For the first time in a marathon I found myself really struggling, and by the 13.1 mile split I was ready to pack it in. My husband met me at that point and after a lot of swearing on my part (sorry to the poor marshal stood nearby!) I decided to carry on. The course was hard: dusty, uneven and with little shade, But, I realised that more than anything I was finding the race lonely. It was a small field and many more women were doing the half than full marathon. Due to the small numbers, on the second lap we were very spread out, and although the marshalls were fantastic, there wasn’t enough going on to distract or amuse me. I missed the usual camaraderie and cheering crowds of the 5km and 10km races, and I ended up listening to music (which I never do) and found myself singing out loud to the soundtrack to Mamma Mia by mile 16 (with different voices for each of the characters). I managed to get round the rest of the course high on Abba and Jelly Babies (again sorry to the poor marshal who I serenaded with Super Trouper). When I got to mile 26 I found my husband waiting for me and we crossed the finish line together – I even managed a smile and a bit of a dance.
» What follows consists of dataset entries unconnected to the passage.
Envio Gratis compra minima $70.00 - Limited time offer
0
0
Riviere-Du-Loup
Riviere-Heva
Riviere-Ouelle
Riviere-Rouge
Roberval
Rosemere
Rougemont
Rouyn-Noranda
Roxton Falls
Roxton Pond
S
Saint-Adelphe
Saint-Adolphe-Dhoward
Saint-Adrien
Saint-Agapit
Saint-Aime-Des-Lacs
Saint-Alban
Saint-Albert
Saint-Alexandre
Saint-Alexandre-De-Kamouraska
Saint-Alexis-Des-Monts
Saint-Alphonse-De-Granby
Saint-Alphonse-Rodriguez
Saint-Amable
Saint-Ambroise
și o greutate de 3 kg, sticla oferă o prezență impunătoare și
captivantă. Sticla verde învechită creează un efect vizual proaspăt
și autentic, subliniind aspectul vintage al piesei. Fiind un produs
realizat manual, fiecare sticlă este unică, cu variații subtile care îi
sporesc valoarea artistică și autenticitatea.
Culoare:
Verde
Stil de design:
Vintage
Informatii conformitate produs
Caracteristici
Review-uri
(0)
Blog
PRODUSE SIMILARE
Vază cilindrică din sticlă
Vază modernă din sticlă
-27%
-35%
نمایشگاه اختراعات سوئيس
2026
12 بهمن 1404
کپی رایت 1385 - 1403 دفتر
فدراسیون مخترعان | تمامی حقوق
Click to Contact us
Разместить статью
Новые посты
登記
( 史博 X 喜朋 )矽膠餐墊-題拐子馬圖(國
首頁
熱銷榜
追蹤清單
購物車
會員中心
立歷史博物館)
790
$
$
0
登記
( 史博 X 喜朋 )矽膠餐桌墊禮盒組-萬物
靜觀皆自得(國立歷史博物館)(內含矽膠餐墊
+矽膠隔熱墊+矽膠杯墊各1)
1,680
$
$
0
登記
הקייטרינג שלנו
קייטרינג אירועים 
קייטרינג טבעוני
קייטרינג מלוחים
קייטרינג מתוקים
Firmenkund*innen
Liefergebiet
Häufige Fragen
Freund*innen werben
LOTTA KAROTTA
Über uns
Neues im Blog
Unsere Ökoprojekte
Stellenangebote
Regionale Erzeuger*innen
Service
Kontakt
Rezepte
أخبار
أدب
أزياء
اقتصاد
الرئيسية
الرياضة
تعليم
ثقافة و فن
This was an extremely well organised event: a huge well done to the Race for Life team for pulling off their first ever marathon. And for the amazing finishers’ goodie bag (the best goodie bag EVER!). My only request for next year would be for more interaction and entertainment around the course – I loved the choir on the first time round, but by the second time they had gone. If you fancy doing a marathon for an amazing charity but aren’t sure about running in the overly macho environment of a regular marathon, then this is the event for you. However, I think it would be easier, and more fun, if you run it with a friend or group.